Honor A. P. wins the Santa Anita Derby (Benoit Photography)

Next week, Honor A. P. (6-1 KDFW, 14-1 Breeders’ Cup Classic) and Cézanne (18-1, 33-1) take their turns at Del Mar in the ungraded Shared Belief Stakes, a Derby points prep on Aug. 1. Then Tiz The Law is due back Aug. 8 at Saratoga to race 1 1/4 miles in the Travers (G1).

“He came out nice and strong,” lead owner Jack Knowlton said last week after Tiz The Law’s first breeze this summer at Saratoga. “Obviously the new racetrack was no impediment for him, so it’s just one more step.”

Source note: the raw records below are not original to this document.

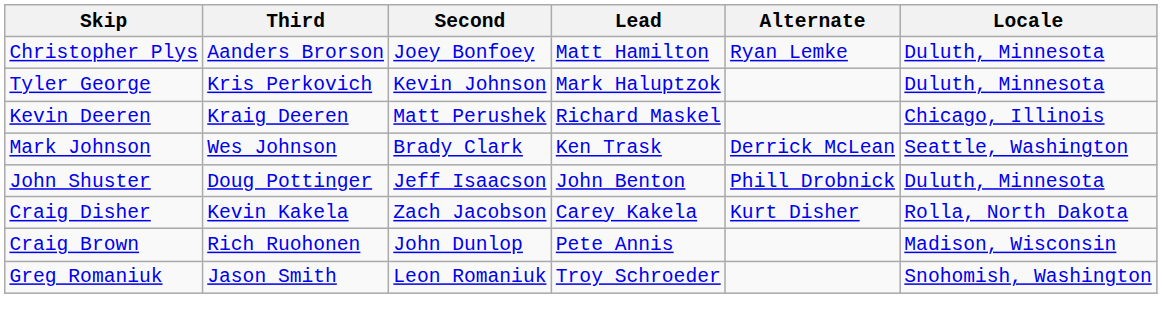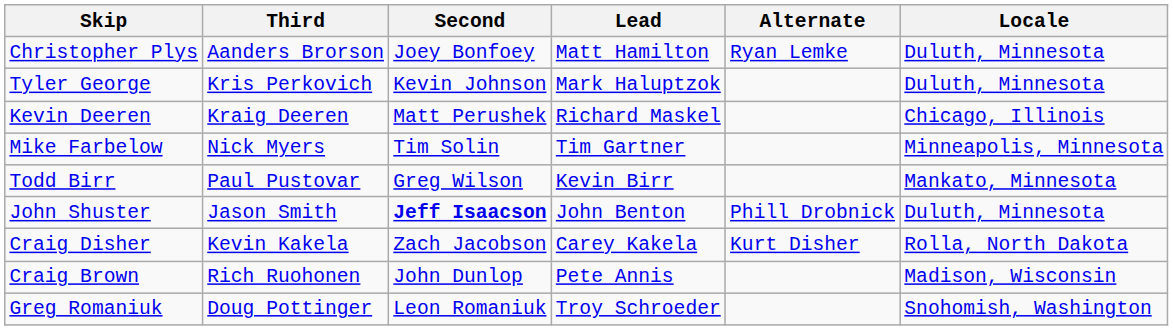+ row: Mike Farbelow | Nick Myers | Tim Solin | Tim Gartner | Minneapolis, Minnesota
+ row: Todd Birr | Paul Pustovar | Greg Wilson | Kevin Birr | Mankato, Minnesota
- row: Mark Johnson | Wes Johnson | Brady Clark | Ken Trask | Derrick McLean | Seattle, Washington
John Shuster | Third: Doug Pottinger -> Jason Smith
John Shuster | Second: normal -> bold
Greg Romaniuk | Third: Jason Smith -> Doug Pottinger
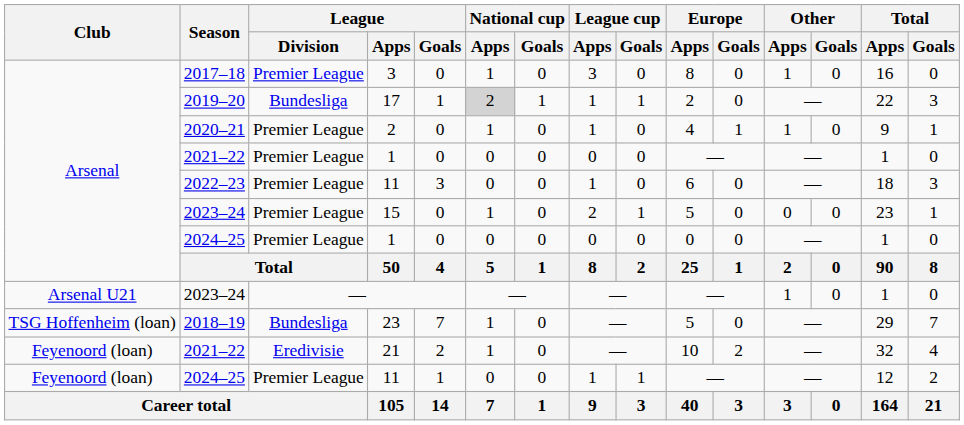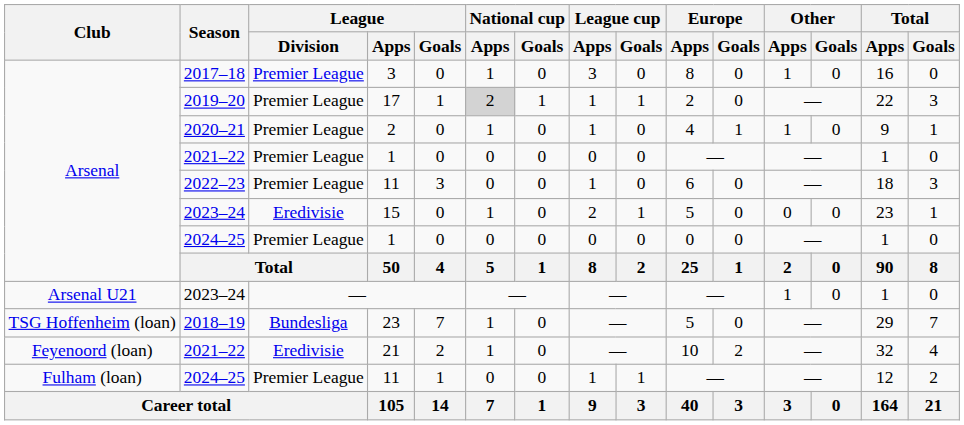17 | League / Division: Bundesliga -> Premier League
15 | League / Division: Premier League -> Eredivisie
2024–25 / 11 | Club: Feyenoord (loan) -> Fulham (loan)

Not to be forgotten is Tom’s d’Etat. Bettors certainly have not. The 7-year-old by Smart Strike finished first in last month’s Stephen Foster (G2) at Churchill Downs for his fourth consecutive victory. That cut his Breeders’ Cup Classic odds from 20-1 to their current 12-1. His next race is the Aug. 1 Whitney (G1) at Saratoga against the likes of Code Of Honor (16-1) and McKinzie (25-1).

“He has a good record at Saratoga,” said trainer Al Stall Jr., noting last month that Tom’s d’Etat has won three of his four starts there. “There is no substitute for class.”

The fillies-and-mares division was also informed by last weekend’s pari-mutuel betting, in this case the second and final Kentucky Oaks Future Wager. Mirroring the KOFW, Gamine (7-1), Swiss Skydiver (10-1) and Speech (20-1) carry the shortest odds of the six 3-year-olds currently listed for the Breeders’ Cup Distaff (G1).

But whether it is her Eclipse Award résumé or her backing by bettors, 5-year-old Midnight Bisou still owns this most competitive division. Among the five British shops posting odds for the Distaff, the five-time Grade 1 winner is a 4-1 favorite to finally break through in her third attempt to win the race. Her odds may shorten again Aug. 1 if she adds another Personal Ensign (G1) at Saratoga, a race she won in thrilling fashion last year.

For now, Midnight Bisou is 20-1, actually a longer shot than Monomoy Girl at 14-1 and Gamine at 16-1. One reason may be that trainer Steve Asmussen is entertaining the idea of racing Midnight Bisou in the Classic, especially after her impressive second-place finish to Maximum Security in the Feb. 29 Saudi Cup.

“We have constantly discussed where we are at with her training and progression,” Asmussen said last month before Midnight Bisou won the Fleur de Lis (G2) at Churchill Downs. “But we know how well she performed against some of the world’s best racehorses in Saudi Arabia.”

Whenever it comes, Asmussen’s decision will go a long way toward shaping the odds in at least two divisions of the Breeders’ Cup. So will races over the next few weeks. And eventually Nevada race books are expected to add their own futures for the Classic. So this story has only begun to be written.